Most of my earliest memories are like smudged colors on a canvas—blurred, hazy, uncertain. Yet a few stand out, painted so vividly in my mind that even now they glow with sharp detail.
They said I was a mischievous child, always running, always crying, loud enough to earn the title of the queen of cry. A black-skinned baby in the lap of a fair-skinned mother, I was often the subject of whispers, gossip, and mocking laughter in a place where neighbors and relatives never spared anyone from judgment.
I don’t recall much about what kind of student I was then, but I do remember the first moment my heart swelled with true happiness. It was in Year 2. I had scored a perfect 20 out of 20 on my English paper. My handwriting was neat and clean, carefully shaped with a black pen. I remember holding that paper, smiling in a way so pure and genuine, as if the world around me didn’t yet exist—just me and that simple joy.

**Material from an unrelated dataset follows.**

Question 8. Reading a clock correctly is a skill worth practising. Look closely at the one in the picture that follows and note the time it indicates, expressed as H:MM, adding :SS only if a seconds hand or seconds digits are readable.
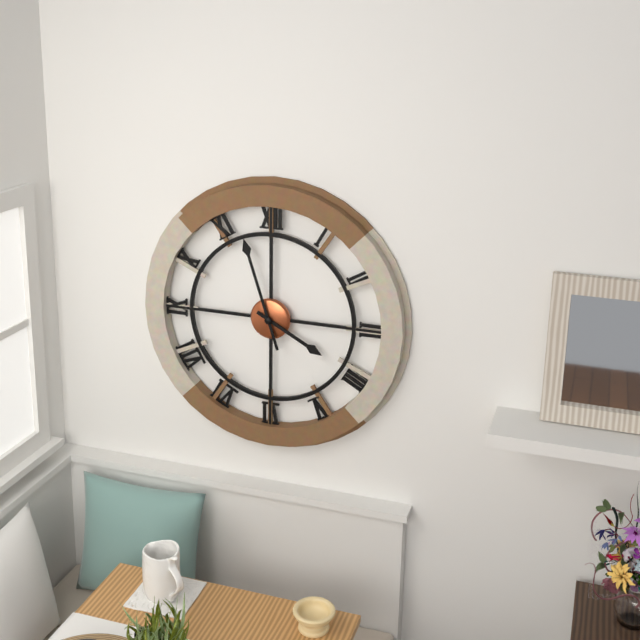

School was full of strange little moments. There were drawing exams—yes, actual exams for drawing. Even now, the thought makes me laugh. I remember sketching a bird against a small, childlike scenery, only to notice the girl beside me copying my work stroke for stroke. I grew restless, hiding my paper like it was a secret treasure, my tiny heart angry at her audacity.
But not all memories were lighthearted. Once, during play, I pushed a girl without meaning any harm. She stumbled, tumbled down the stairs, and landed headfirst into a bucket of water. She cried and cried until the teachers called my guardian. I was terrified—my mother had always punished every mistake, every wrong choice. But that day, she didn’t raise her hand. I remember sighing with relief, the fear slowly leaving me.
Final exams came, and I placed second. The sting was sharp. In Year 1, I had been first. My rival, a girl from the same neighborhood, looked at me with triumphant eyes and said, “Finally, I beat you.” Our story had begun long before school—we were born just minutes apart, in the same hospital, our mothers sharing the same bed in the maternity ward. Years later, fate would bring us to the same high school, though by then I had skipped a grade and our paths only crossed in passing.
Some memories linger not because of greatness but because of the strange detail. I remember walking past a Year 3 classroom and smelling something foul. A boy had soiled his pants. His grandmother arrived, embarrassed, to clean and collect him. The other children had been sent outside, their laughter echoing in the hallways. Years later, I saw that same boy again, still in the neighborhood, still in a class below me—he had failed, I assumed.
But there were tender memories too. My mother, despite her strictness, sometimes bought me matching hairbands for my dresses. I wore them proudly, feeling for once like the little girl she wanted me to be.
Year 2 was a blur of triumphs, mistakes, laughter, and fears. I was still too young to understand the world’s cruelties, still too innocent to recognize the weight of comparisons and judgments. All I knew was that, in moments like holding that perfect English paper or wearing a new hairband, I felt a rare, unshakable happiness.